Had a few drinks last night and I was ranting a bit.Cos he was annoying me.
It's not as bad as it sounds, honest!
He got back early Tuesday, went straight to work, tried to start his washing Tues night, but I said leave it, I'd sort it Wed. Had really busy day yesterday(bad day) and it pissed down. He is going straight from work tonight, whereas I will be at home. As some of his stuff wasn't dry it makes sense that I can pack his stuff.
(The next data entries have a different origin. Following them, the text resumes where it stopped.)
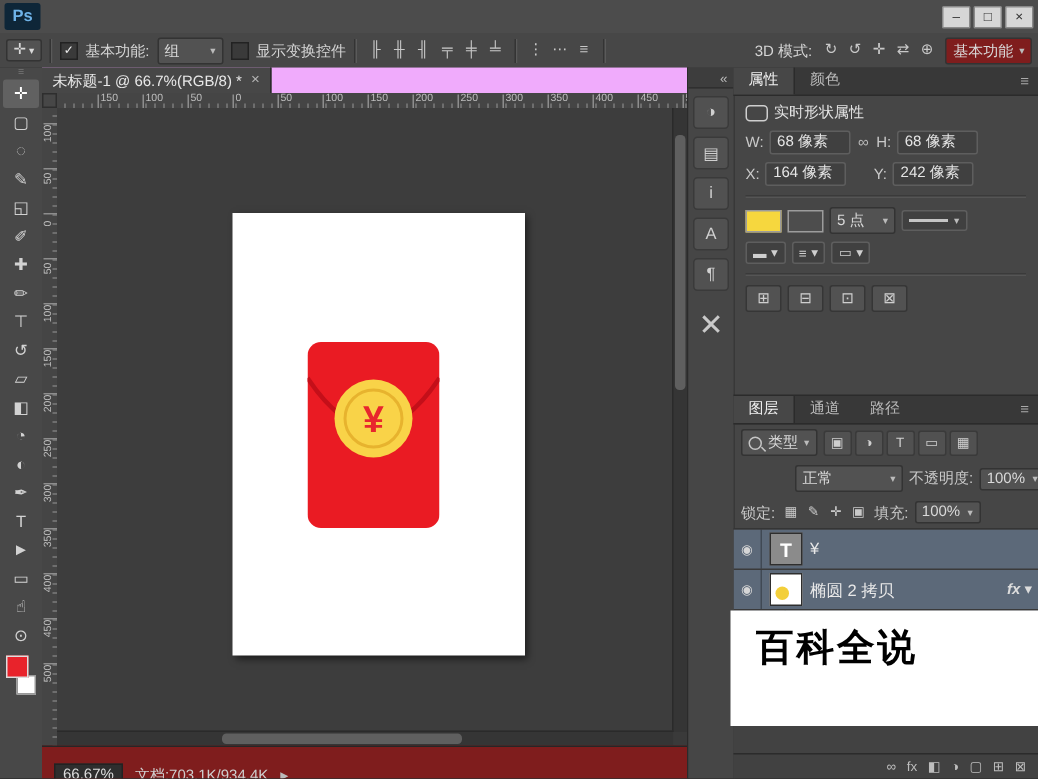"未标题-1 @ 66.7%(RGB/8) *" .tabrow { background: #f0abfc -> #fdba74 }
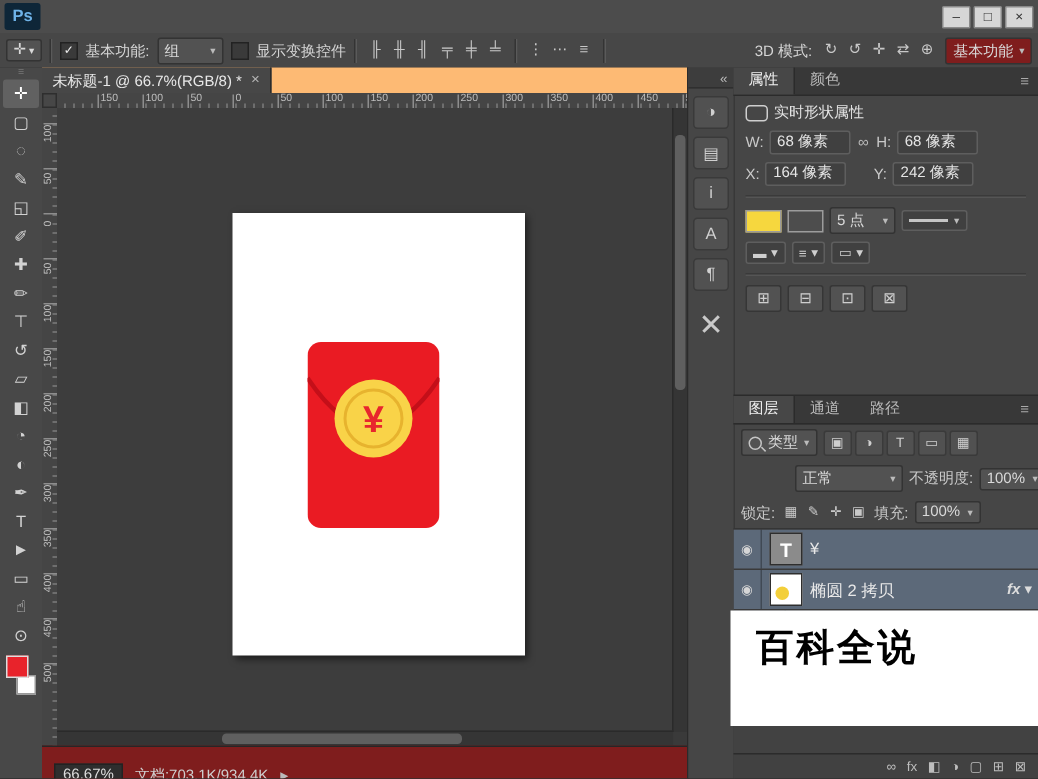"百科全说" .wmtitle { color: #000000 -> #737373; font-size: 25px -> 32px; margin-left: none -> 38px }
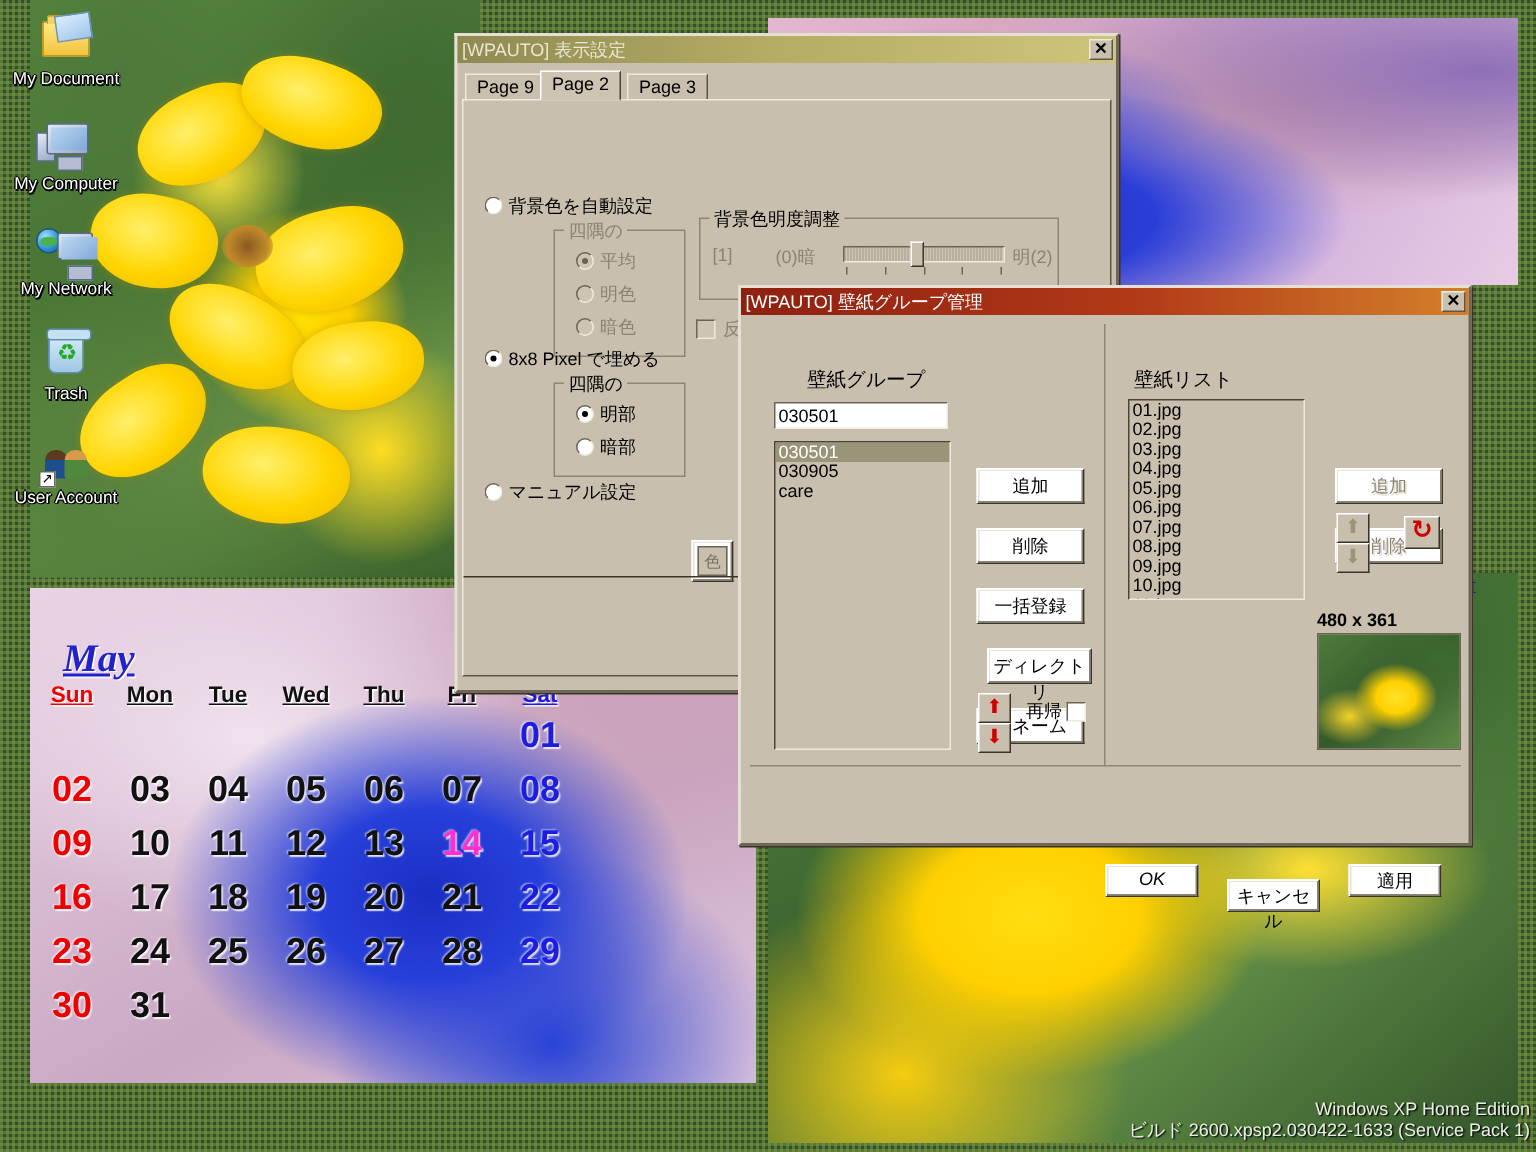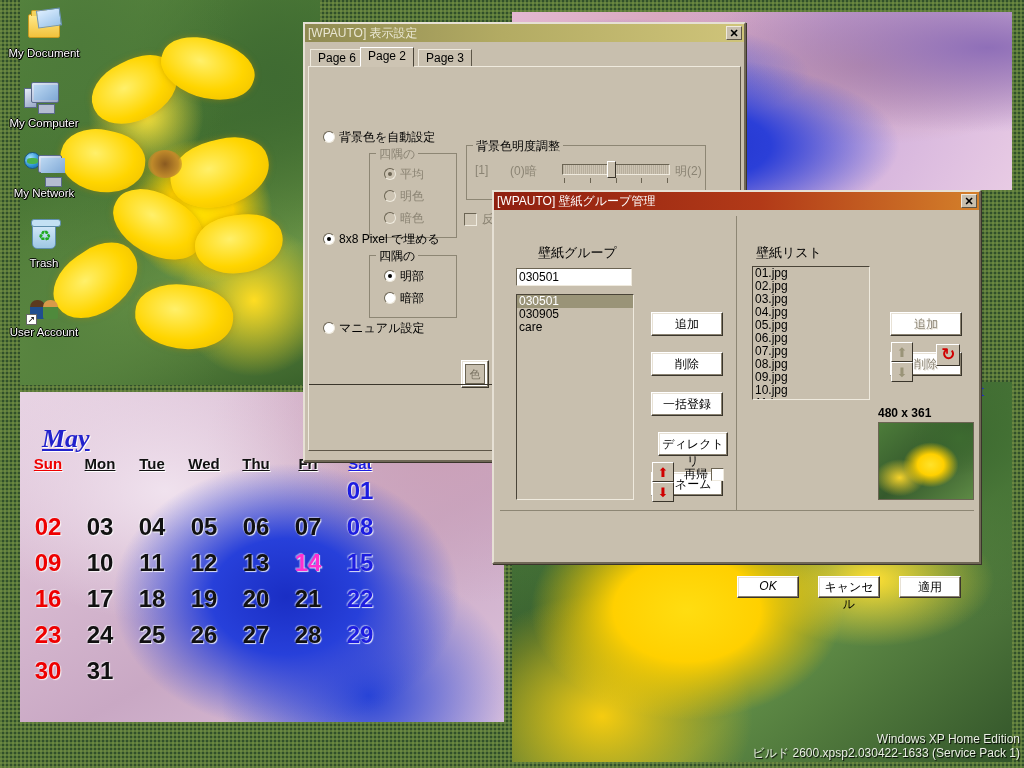"Page 6" div.tab { text: 6 -> 9 }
Also my mum was asleep in bedroom with his clothes in, so he couldn't get to them.
He did write me a list, but it's just a couple of tshirts.
I did iron his trousers dry for him to wear today, I dont usually iron much.
This is not really about him, it's more about how useless I feel. He doesn't make me feel like that, I'm bored and feel like all I do is boring housewife crap.
I am looking for a job, 300+ applications

He was boring over dinner rambling on about work, and he did get impatient when I was replying to an email, but we were leaving, and taxi was waiting

He did go to bed in a bit of a strop, but it's just cos he likes to be organised for trips. He does usually pack himself.